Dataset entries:
-- -- --

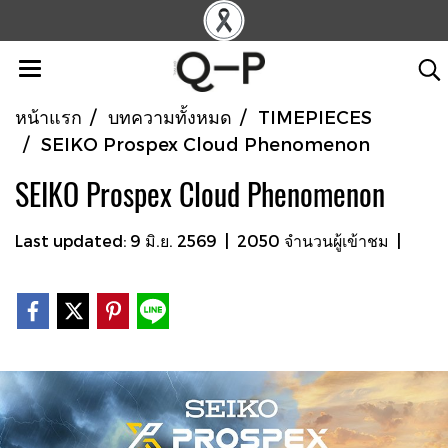
หน้าแรก
บทความทั้งหมด
TIMEPIECES
SEIKO Prospex Cloud Phenomenon
SEIKO Prospex Cloud Phenomenon
Last updated: 9 มิ.ย. 2569
|
2050 จำนวนผู้เข้าชม
|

-- -- --

EXERCISE PROMPT: The entries should be reproduced word for word, pictures omitted.

RESULT:
หน้าแรก
บทความทั้งหมด
TIMEPIECES
SEIKO Prospex Cloud Phenomenon
SEIKO Prospex Cloud Phenomenon
Last updated: 9 มิ.ย. 2569
|
2050 จำนวนผู้เข้าชม
|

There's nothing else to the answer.